● Testo del documento:
# Bimbominkia



## Rubin

Un saluto a tutta la comunità, per iniziare, visto che mi siete preziosissimi nel mio lavoro quotidiano di traduzioni. Un applauso alla vostra costante presenza e rapidità di intervento.
Non ho mai pensato di rivolgermi a voi, perchè la funzione di search è decisamente più che soddisfaciente ed esaustiva, tuttavia questa volta mi vedo costretta a disturbarvi.

Sto traducendo un'intervista ad alcuni giocatori di World of Warcraft, i quali, alla domanda "Cosa non sopportate di WoW (acronimo del titolo del gioco)?", rispondono, tra le varie cose, che non sopportano i "bimbominchia".

Penso sia un vocabolo prettamente gergale dei netgamers italiani, ma qualcosa che possa avvicinarsi anche solo un po' non sono riuscita a trovarlo. Mi suggeriscono "rompiscatole", ma è riduttivo. In ogni caso chiedo i vostri consigli su come tradurre questo termine. Per chi non sapesse cos'è un bimbominchia, posso riassumere in poche parole con: "persona poco seria, non in grado di relazionarsi civilmente con le altre persone, spesso mancando loro di rispetto, provocatore che agisce senza bisogno di essere provocato e che cerca di barare per vincere in fretta e piu' facilmente".

Alcuni giocatori italiani su servers stranieri mi suggeriscono anche "sad wankers", o "lamer", ma verifico con voi che leggete, prima di scrivere inesattezze.

Vi ringrazio anticipatamente di qualunque aiuto e mi scuso per l'eventuale logorrea; il dono della sintesi mi è poco familiare.


Rubin


----------



## Paulfromitaly

Mi vengono in mente solo termini generici, che potrebbero più o meno esprimere il concetto di stronzone o coglione.
Non credo che esista una traduzione di una parola che non esiste.


----------



## london calling

Paulfromitaly said:


> Mi vengono in mente solo termini generici, che potrebbero più o meno esprimere il concetto di stronzone o coglione.
> Non credo che esista una traduzione di una parola che non esiste.


 
Paul
E' l'età, è l'età......

Ho chiesto a mio figlio quindicenne: sa cosa vuol dire bimbominkia (e parla anche di bimbominkiaggine), ma non la sa in inglese....dobbiamo sperare solo in qualche genitore anglo di "gamer" anglo!


----------



## Rubin

Mi dicono, dopo mille peripezie alla ricerca del termine giusto, che si dice "sucker"...

Lo prendo per buono, alla peggio ci sarò andata vicina. 
Se qualcuno vuol smentire o confermare, sarò comunque felice. 

*edito per precisare che più che termine giusto, quello indicatomi è quello che maggiormente si avvicina all'idea di bimbominchia (o bimbominkia, che dir si voglia).

● Materiale estratto:
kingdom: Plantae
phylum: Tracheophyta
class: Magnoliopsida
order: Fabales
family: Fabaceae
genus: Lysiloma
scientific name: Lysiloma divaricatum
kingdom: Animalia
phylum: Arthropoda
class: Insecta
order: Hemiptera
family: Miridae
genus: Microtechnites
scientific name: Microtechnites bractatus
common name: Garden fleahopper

* * *

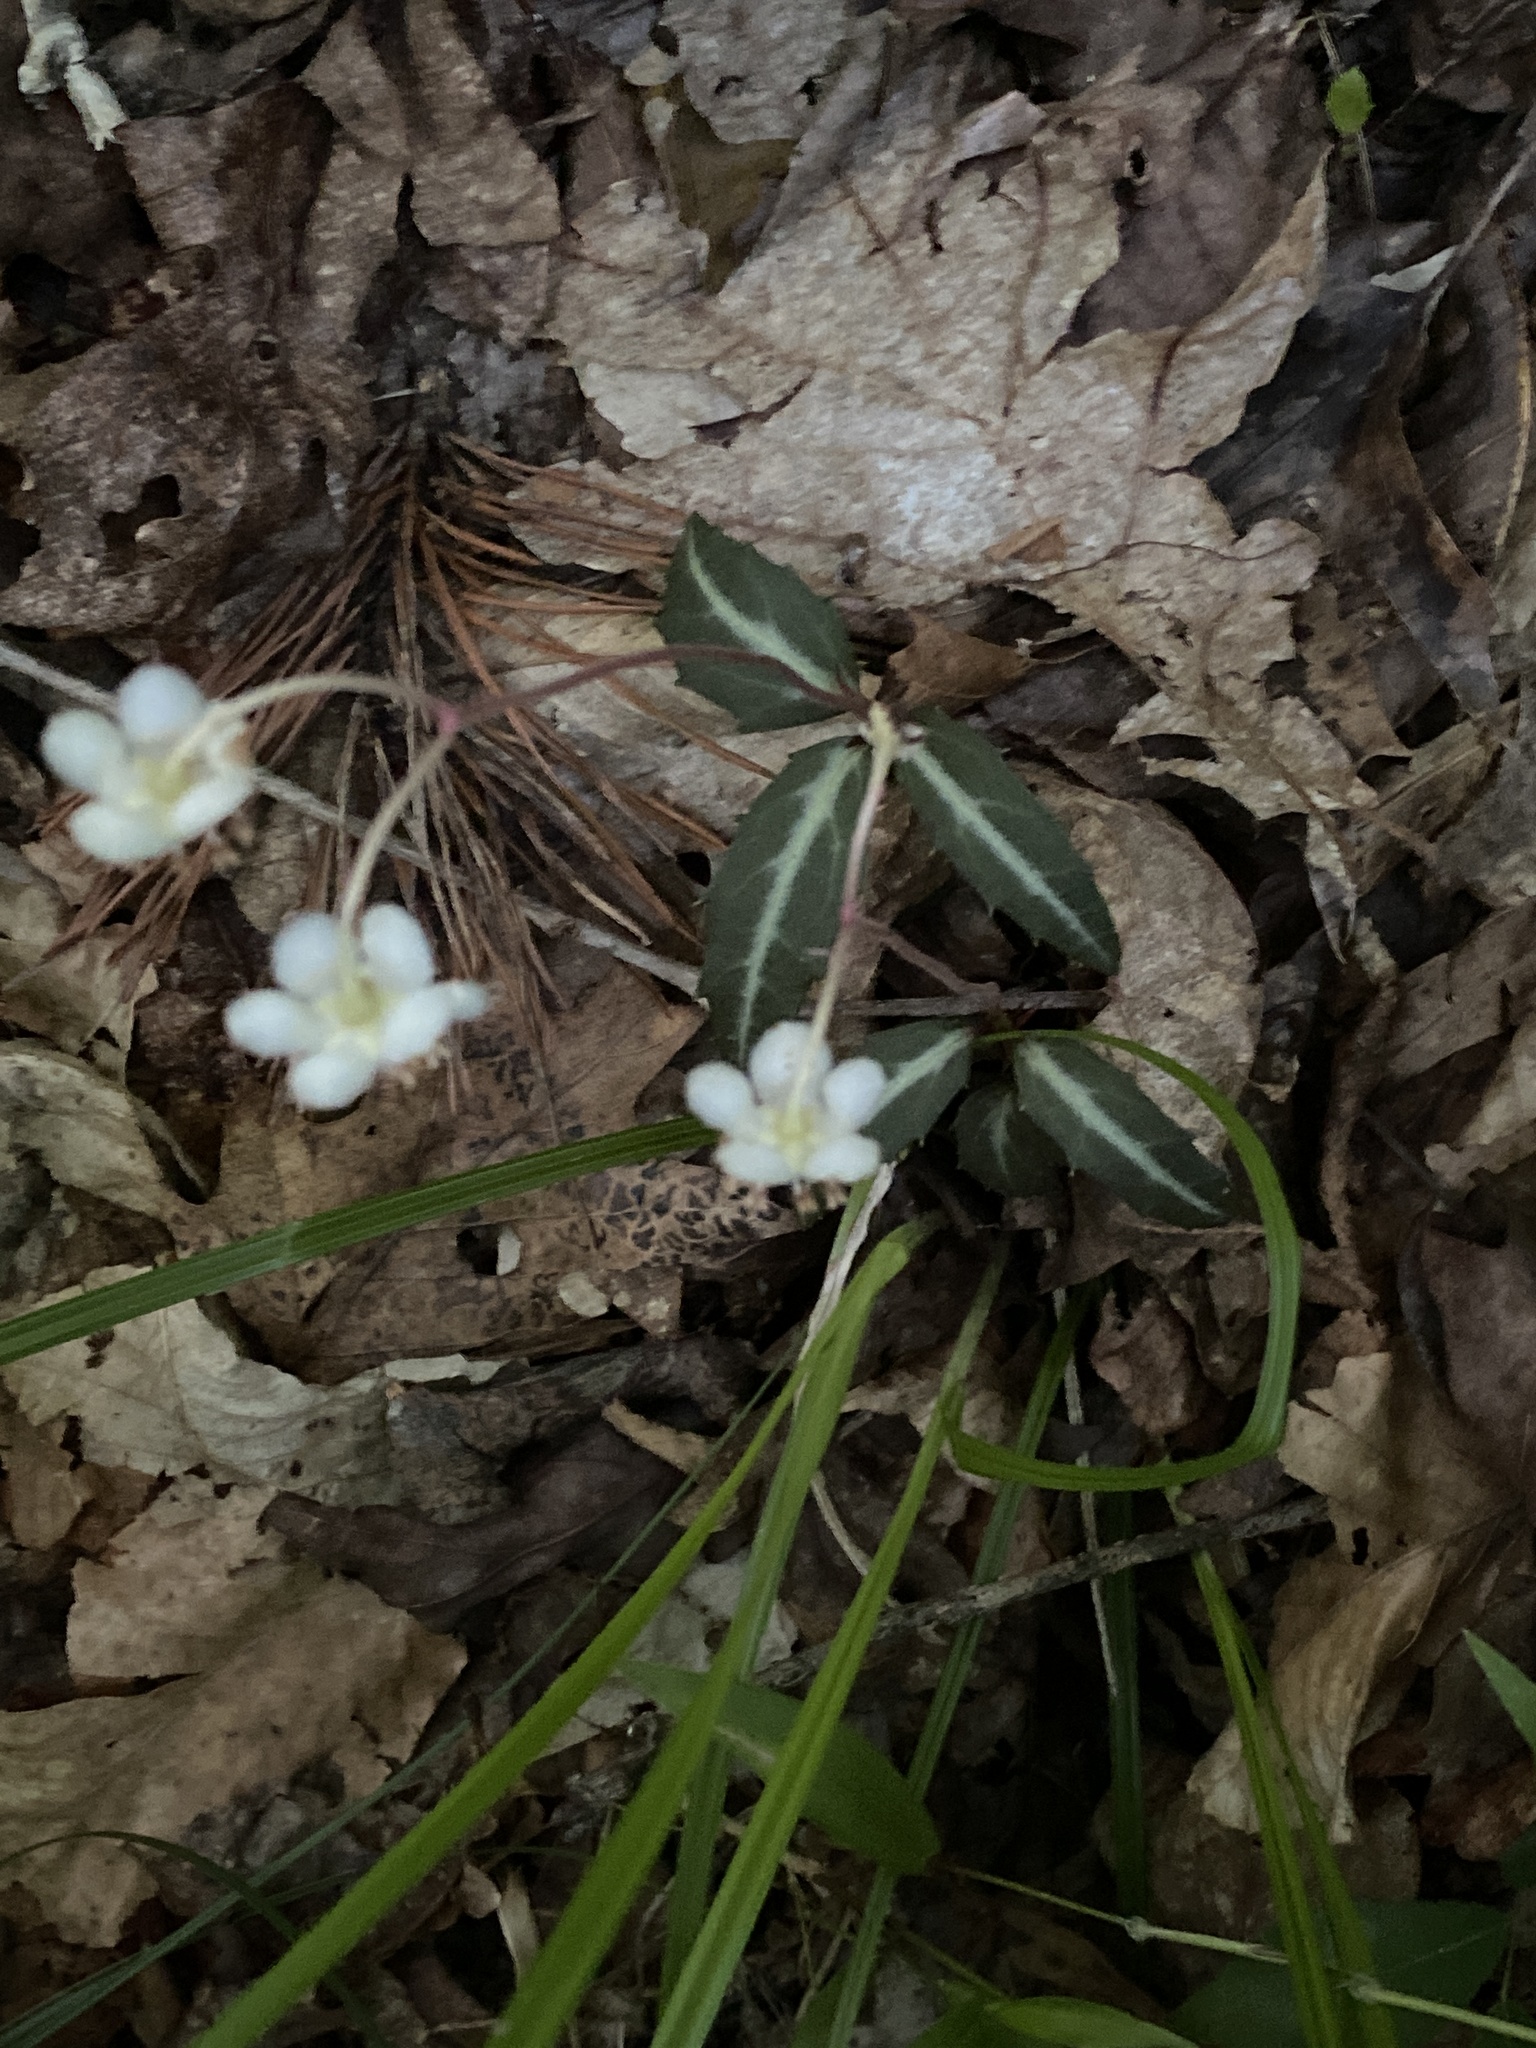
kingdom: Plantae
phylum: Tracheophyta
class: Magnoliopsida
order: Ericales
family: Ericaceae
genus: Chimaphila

==

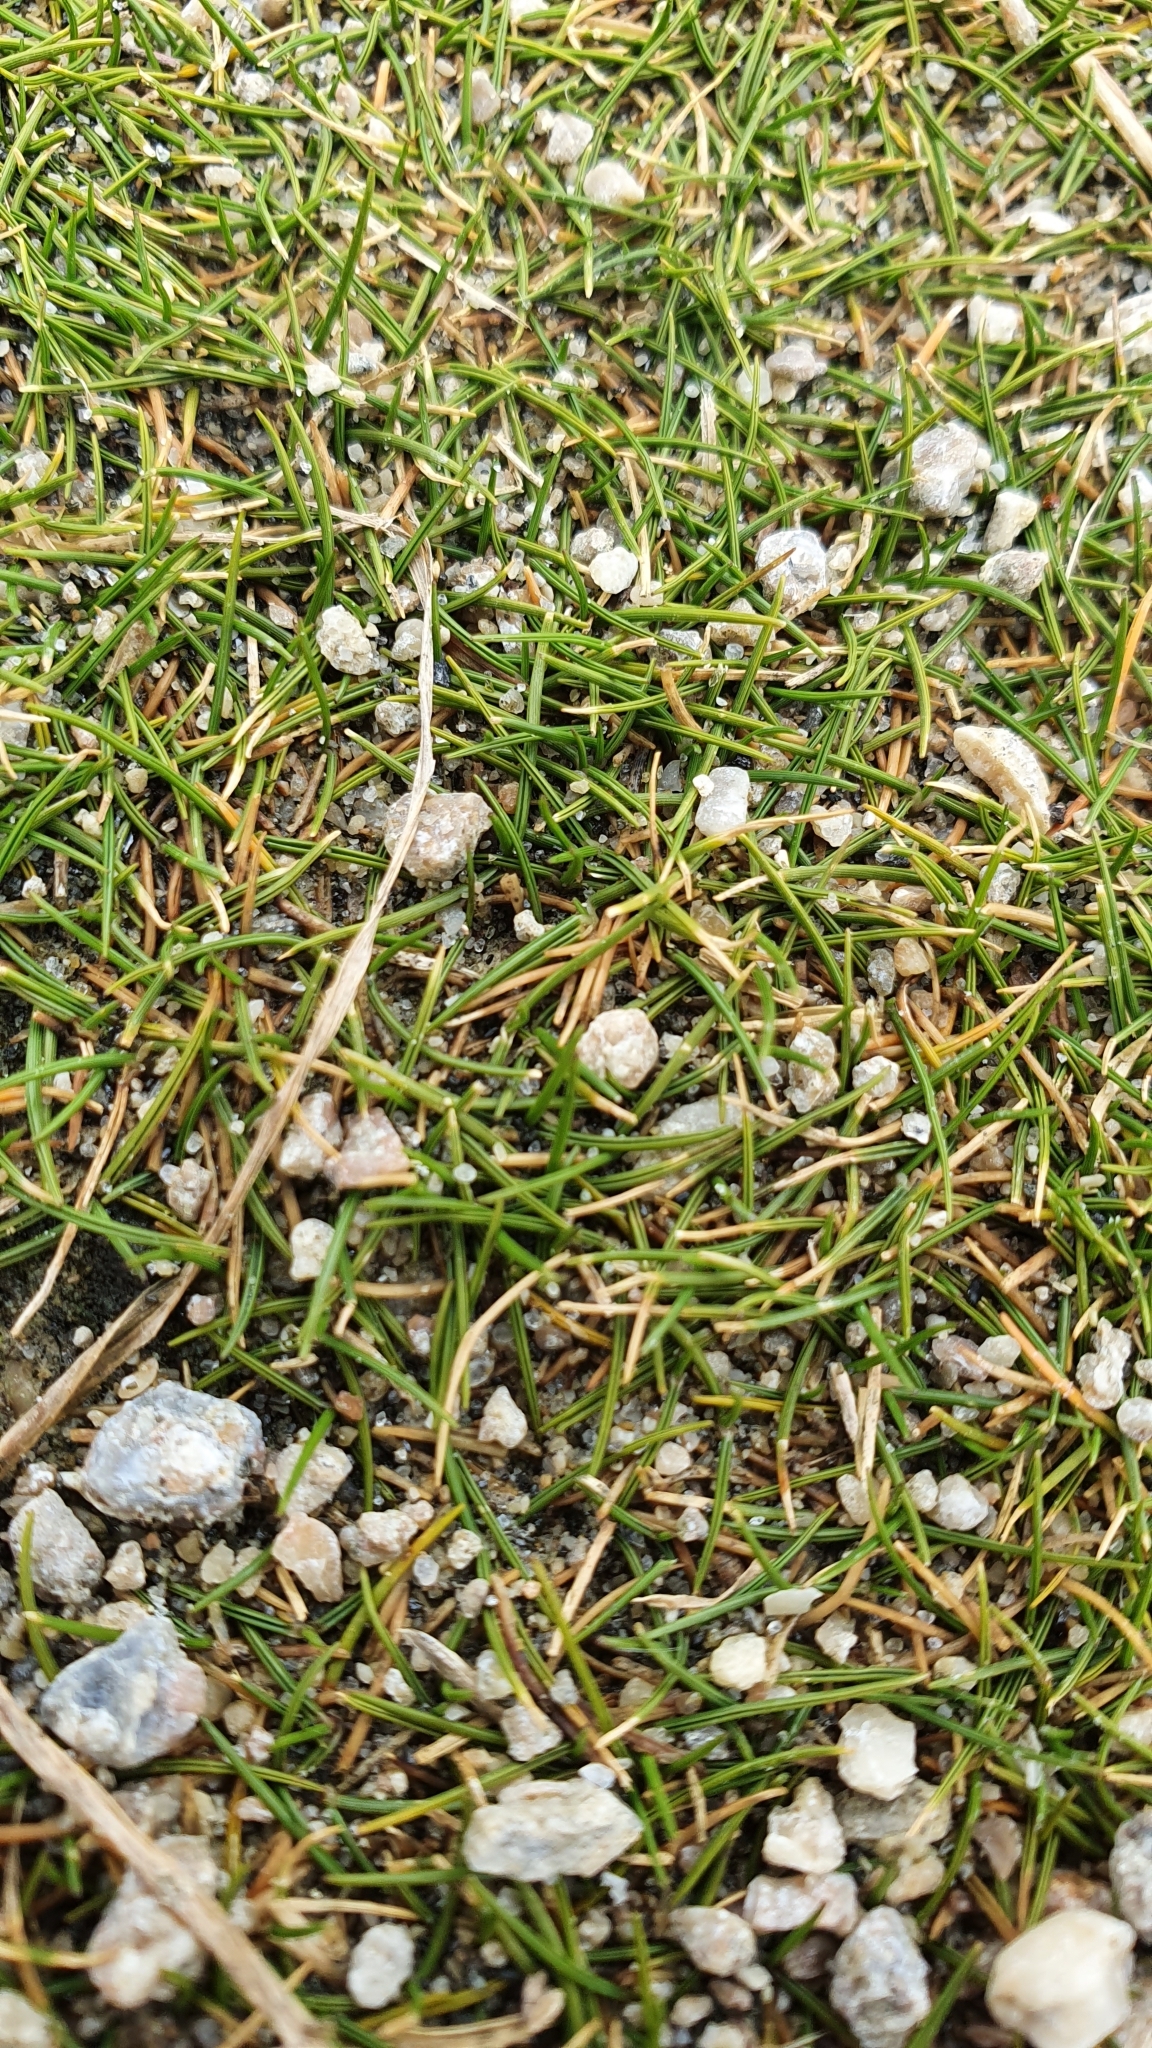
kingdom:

● Consegna:
Continua la discussione del forum su come tradurre in inglese «bimbominkia», riprendendo subito dopo l'ultimo intervento.

● Svolgimento:
----------



## london calling

Rubin said:


> Mi dicono, dopo mille peripezie alla ricerca del termine giusto, che si dice "sucker"...
> 
> Lo prendo per buono, alla peggio ci sarò andata vicina.
> Se qualcuno vuol smentire o confermare, sarò comunque felice.
> 
> *edito per precisare che più che termine giusto, quello indicatomi è quello che maggiormente si avvicina all'idea di bimbominchia (o bimbominkia, che dir si voglia).


 
Proabilmente hai ragione! Mio figlio ha "tradotto" _bimbominkia_ con cazzone, quindi direi che ci troviamo con "sucker".....


----------



## Shelagh84

Troverai una spiegazione di "Bimbominkia" (anche se non molto ortodossa!) sul sito di Nonciclopedia. Io lo tradurrei con qualcosa tipo "lattante" o "poppante"...insomma qualcosa di appropriato per un ragazzino di 12-15 anni circa che si atteggia da adulto, ma in realtà non lo è.


----------



## pupazzo77

Shelagh84 said:


> Troverai una spiegazione di "Bimbominkia" (anche se non molto ortodossa!) sul sito di Nonciclopedia. Io lo tradurrei con qualcosa tipo "lattante" o "poppante"...insomma qualcosa di appropriato per un ragazzino di 12-15 anni circa che si atteggia da adulto, ma in realtà non lo è.



Anche se sono sopra i 30 mi diletto nei giochi on-line e Shelag84 ha dato la definizione "italiana" migliore.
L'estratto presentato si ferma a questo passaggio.